**** Dataset extract ****

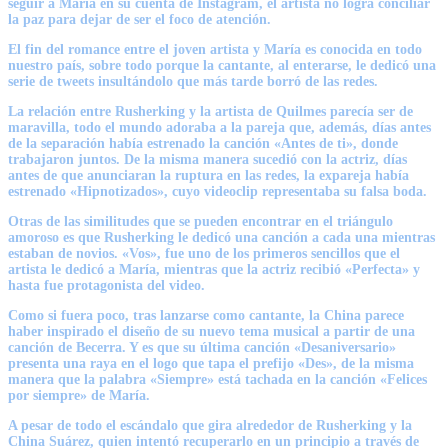
seguir a María en su cuenta de Instagram, el artista no logra conciliar
la paz para dejar de ser el foco de atención.
El fin del romance entre el joven artista y María es conocida en todo
nuestro país, sobre todo porque la cantante, al enterarse, le dedicó una
serie de tweets insultándolo que más tarde borró de las redes.
La relación entre Rusherking y la artista de Quilmes parecía ser de
maravilla, todo el mundo adoraba a la pareja que, además, días antes
de la separación había estrenado la canción «Antes de ti», donde
trabajaron juntos. De la misma manera sucedió con la actriz, días
antes de que anunciaran la ruptura en las redes, la expareja había
estrenado «Hipnotizados», cuyo videoclip representaba su falsa boda.
Otras de las similitudes que se pueden encontrar en el triángulo
amoroso es que Rusherking le dedicó una canción a cada una mientras
estaban de novios. «Vos», fue uno de los primeros sencillos que el
artista le dedicó a María, mientras que la actriz recibió «Perfecta» y
hasta fue protagonista del video.
Como si fuera poco, tras lanzarse como cantante, la China parece
haber inspirado el diseño de su nuevo tema musical a partir de una
canción de Becerra. Y es que su última canción «Desaniversario»
presenta una raya en el logo que tapa el prefijo «Des», de la misma
manera que la palabra «Siempre» está tachada en la canción «Felices
por siempre» de María.
A pesar de todo el escándalo que gira alrededor de Rusherking y la
China Suárez, quien intentó recuperarlo en un principio a través de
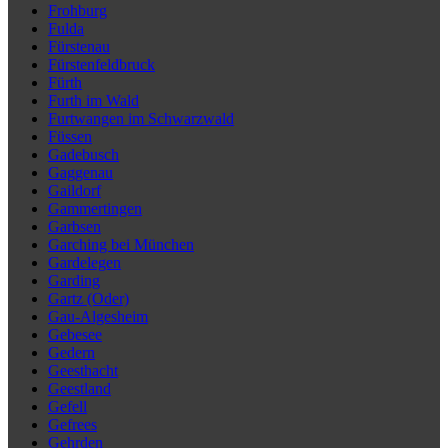
Frohburg
Fulda
Fürstenau
Fürstenfeldbruck
Fürth
Furth im Wald
Furtwangen im Schwarzwald
Füssen
Gadebusch
Gaggenau
Gaildorf
Gammertingen
Garbsen
Garching bei München
Gardelegen
Garding
Gartz (Oder)
Gau-Algesheim
Gebesee
Gedern
Geesthacht
Geestland
Gefell
Gefrees
Gehrden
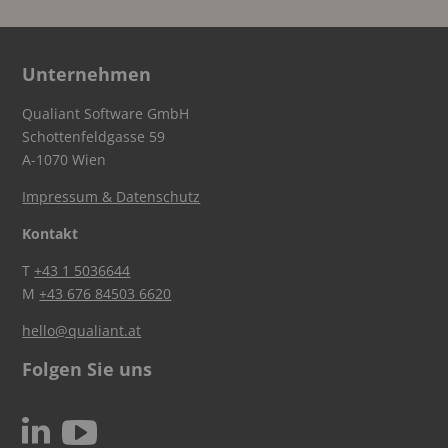
Unternehmen
Qualiant Software GmbH
Schottenfeldgasse 59
A-1070 Wien
Impressum & Datenschutz
Kontakt
T
+43 1 5036644
M
+43 676 84503 6620
hello@qualiant.at
Folgen Sie uns
c
N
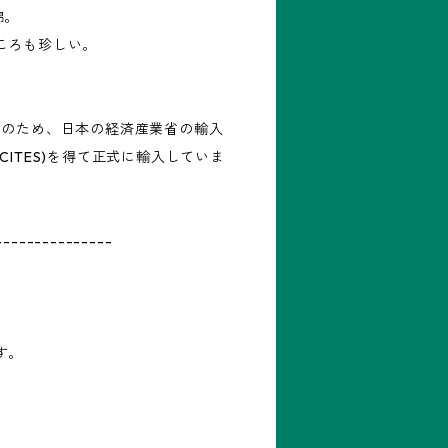
錦。
ころも珍しい。
Ⅰのため、日本の経済産業省の輸入
CITES)を得て正式に輸入していま
---------------
す。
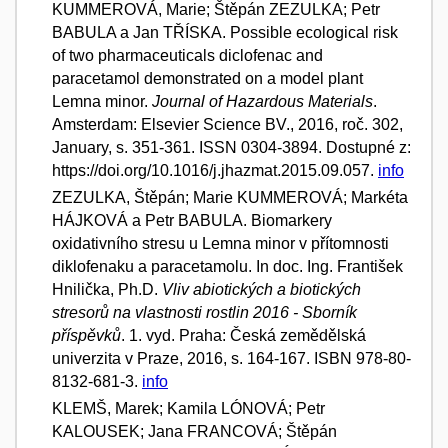
KUMMEROVÁ, Marie; Štěpán ZEZULKA; Petr
BABULA a Jan TŘÍSKA. Possible ecological risk
of two pharmaceuticals diclofenac and
paracetamol demonstrated on a model plant
Lemna minor.
Journal of Hazardous Materials
.
Amsterdam: Elsevier Science BV., 2016, roč. 302,
January, s. 351-361. ISSN 0304-3894. Dostupné z:
https://doi.org/10.1016/j.jhazmat.2015.09.057.
info
ZEZULKA, Štěpán; Marie KUMMEROVÁ; Markéta
HÁJKOVÁ a Petr BABULA. Biomarkery
oxidativního stresu u Lemna minor v přítomnosti
diklofenaku a paracetamolu. In doc. Ing. František
Hnilička, Ph.D.
Vliv abiotických a biotických
stresorů na vlastnosti rostlin 2016 - Sborník
příspěvků
. 1. vyd. Praha: Česká zemědělská
univerzita v Praze, 2016, s. 164-167. ISBN 978-80-
8132-681-3.
info
KLEMŠ, Marek; Kamila LÓNOVÁ; Petr
KALOUSEK; Jana FRANCOVÁ; Štěpán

****

Each record above should be retyped exactly, with no pictures carried over.

▶ _Finished exercise_:
seguir a María en su cuenta de Instagram, el artista no logra conciliar
la paz para dejar de ser el foco de atención.
El fin del romance entre el joven artista y María es conocida en todo
nuestro país, sobre todo porque la cantante, al enterarse, le dedicó una
serie de tweets insultándolo que más tarde borró de las redes.
La relación entre Rusherking y la artista de Quilmes parecía ser de
maravilla, todo el mundo adoraba a la pareja que, además, días antes
de la separación había estrenado la canción «Antes de ti», donde
trabajaron juntos. De la misma manera sucedió con la actriz, días
antes de que anunciaran la ruptura en las redes, la expareja había
estrenado «Hipnotizados», cuyo videoclip representaba su falsa boda.
Otras de las similitudes que se pueden encontrar en el triángulo
amoroso es que Rusherking le dedicó una canción a cada una mientras
estaban de novios. «Vos», fue uno de los primeros sencillos que el
artista le dedicó a María, mientras que la actriz recibió «Perfecta» y
hasta fue protagonista del video.
Como si fuera poco, tras lanzarse como cantante, la China parece
haber inspirado el diseño de su nuevo tema musical a partir de una
canción de Becerra. Y es que su última canción «Desaniversario»
presenta una raya en el logo que tapa el prefijo «Des», de la misma
manera que la palabra «Siempre» está tachada en la canción «Felices
por siempre» de María.
A pesar de todo el escándalo que gira alrededor de Rusherking y la
China Suárez, quien intentó recuperarlo en un principio a través de
Frohburg
Fulda
Fürstenau
Fürstenfeldbruck
Fürth
Furth im Wald
Furtwangen im Schwarzwald
Füssen
Gadebusch
Gaggenau
Gaildorf
Gammertingen
Garbsen
Garching bei München
Gardelegen
Garding
Gartz (Oder)
Gau-Algesheim
Gebesee
Gedern
Geesthacht
Geestland
Gefell
Gefrees
Gehrden
Unternehmen
Qualiant Software GmbH
Schottenfeldgasse 59
A-1070 Wien
Impressum & Datenschutz
Kontakt
T
+43 1 5036644
M
+43 676 84503 6620
hello@qualiant.at
Folgen Sie uns
c
N
錦。
ころも珍しい。
Ⅰのため、日本の経済産業省の輸入
CITES)を得て正式に輸入していま
---------------
す。
KUMMEROVÁ, Marie; Štěpán ZEZULKA; Petr
BABULA a Jan TŘÍSKA. Possible ecological risk
of two pharmaceuticals diclofenac and
paracetamol demonstrated on a model plant
Lemna minor.
Journal of Hazardous Materials
.
Amsterdam: Elsevier Science BV., 2016, roč. 302,
January, s. 351-361. ISSN 0304-3894. Dostupné z:
https://doi.org/10.1016/j.jhazmat.2015.09.057.
info
ZEZULKA, Štěpán; Marie KUMMEROVÁ; Markéta
HÁJKOVÁ a Petr BABULA. Biomarkery
oxidativního stresu u Lemna minor v přítomnosti
diklofenaku a paracetamolu. In doc. Ing. František
Hnilička, Ph.D.
Vliv abiotických a biotických
stresorů na vlastnosti rostlin 2016 - Sborník
příspěvků
. 1. vyd. Praha: Česká zemědělská
univerzita v Praze, 2016, s. 164-167. ISBN 978-80-
8132-681-3.
info
KLEMŠ, Marek; Kamila LÓNOVÁ; Petr
KALOUSEK; Jana FRANCOVÁ; Štěpán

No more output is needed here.